Word for word and without images, transcribe all of the records.
*** Block opens ***
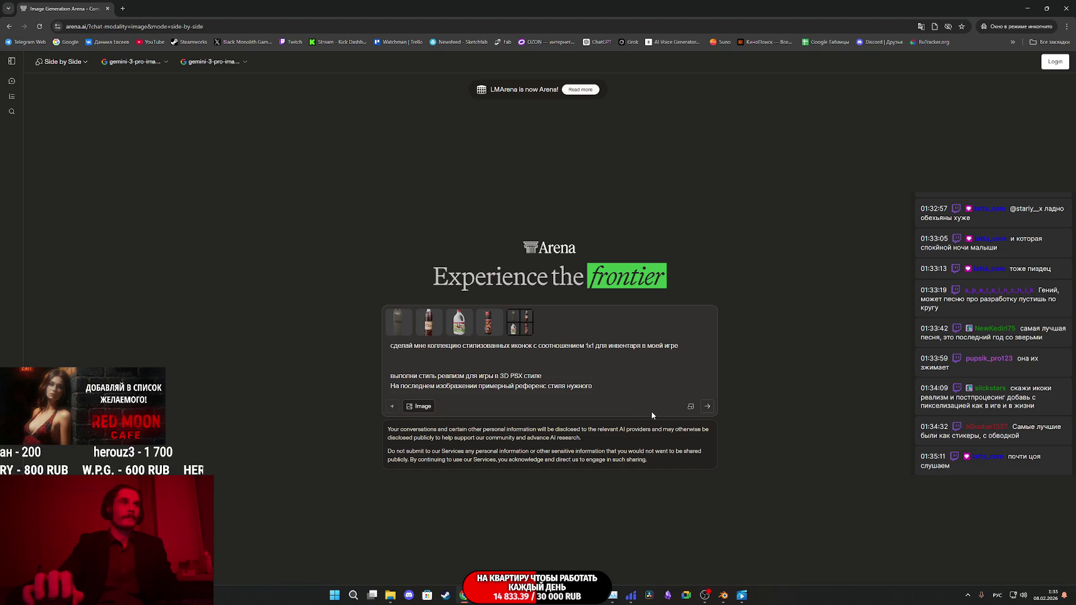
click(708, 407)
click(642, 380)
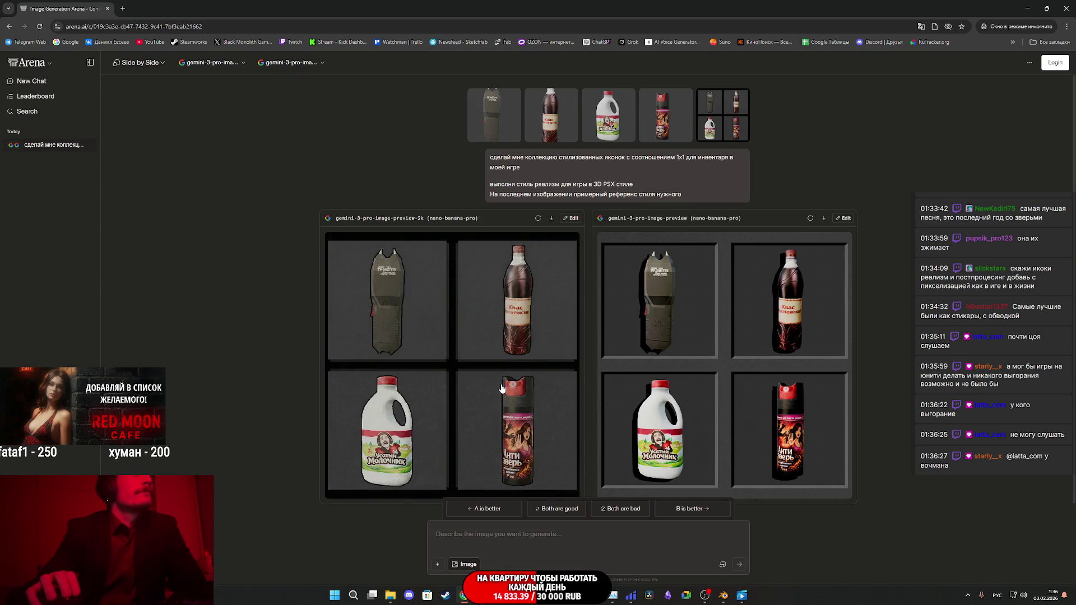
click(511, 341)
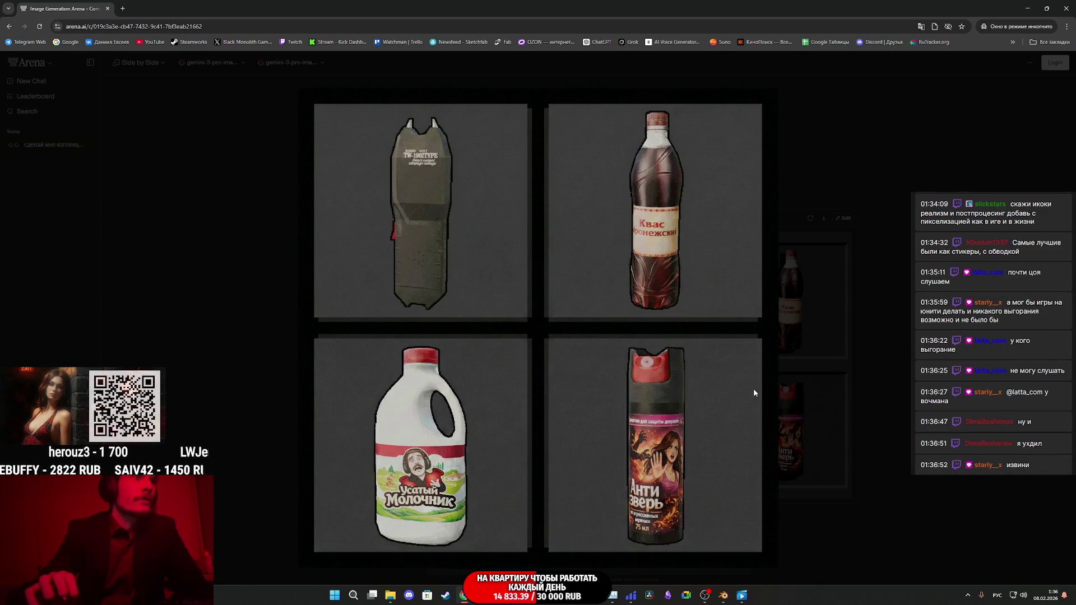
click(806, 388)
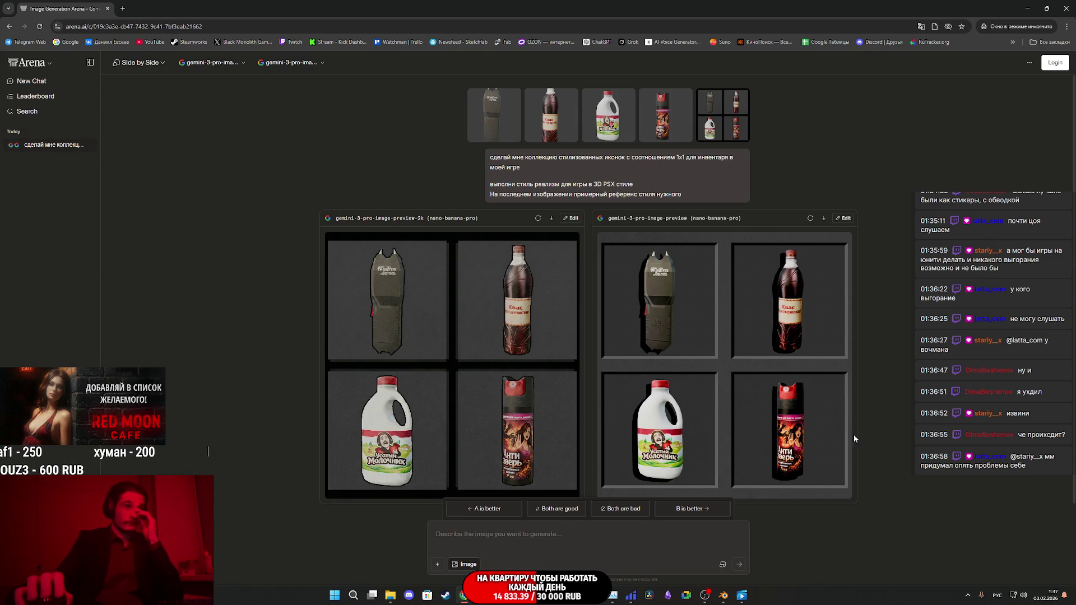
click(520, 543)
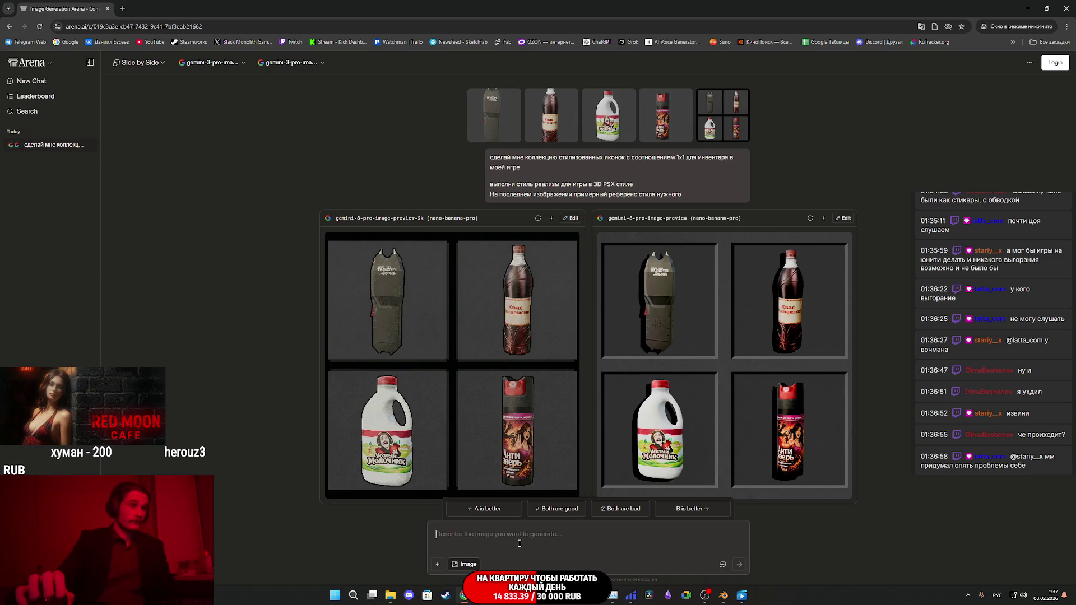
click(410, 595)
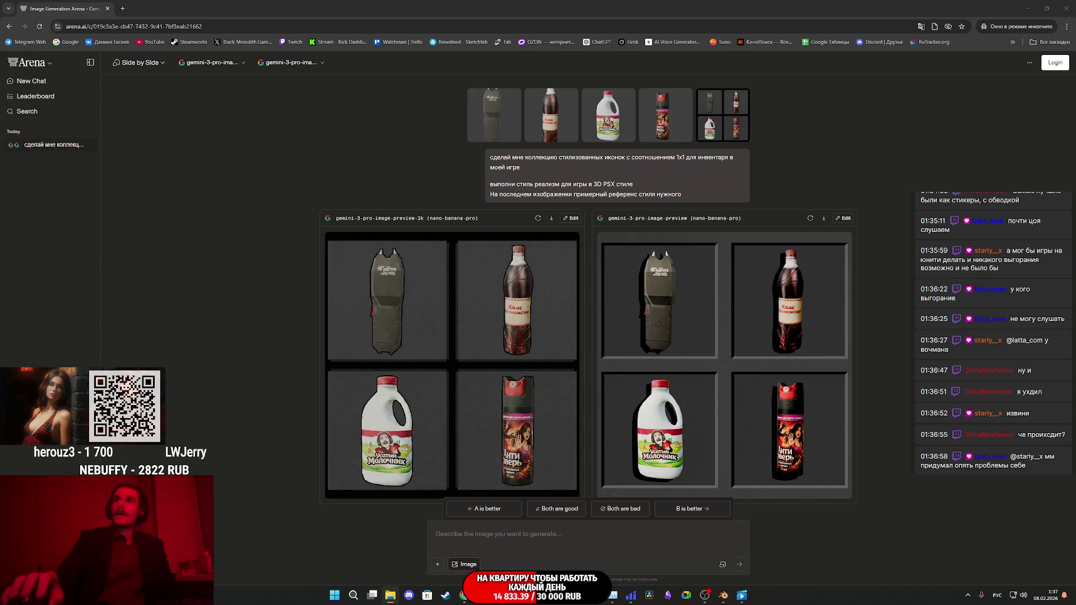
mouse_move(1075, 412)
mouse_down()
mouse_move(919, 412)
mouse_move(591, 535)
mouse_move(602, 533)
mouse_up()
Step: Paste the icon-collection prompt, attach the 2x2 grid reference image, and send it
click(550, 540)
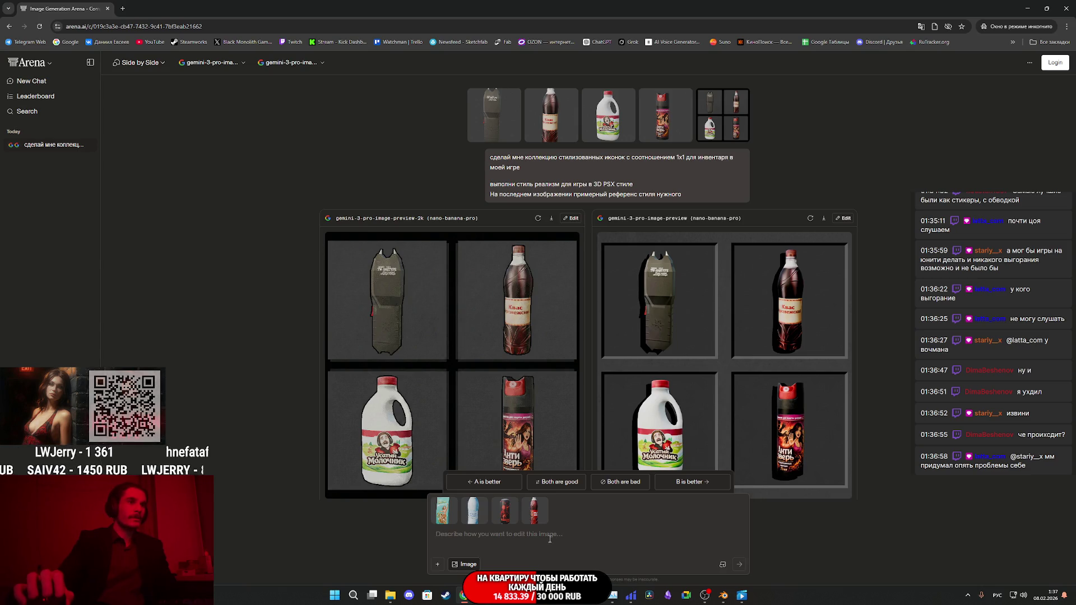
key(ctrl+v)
*** Block closes ***
» Task solution
click(708, 407)
click(642, 380)
click(511, 341)
click(806, 388)
click(520, 543)
click(410, 595)
mouse_move(1075, 412)
mouse_down()
mouse_move(919, 412)
mouse_move(591, 535)
mouse_move(602, 533)
mouse_up()
Step: Paste the icon-collection prompt, attach the 2x2 grid reference image, and send it
click(550, 540)
key(ctrl+v)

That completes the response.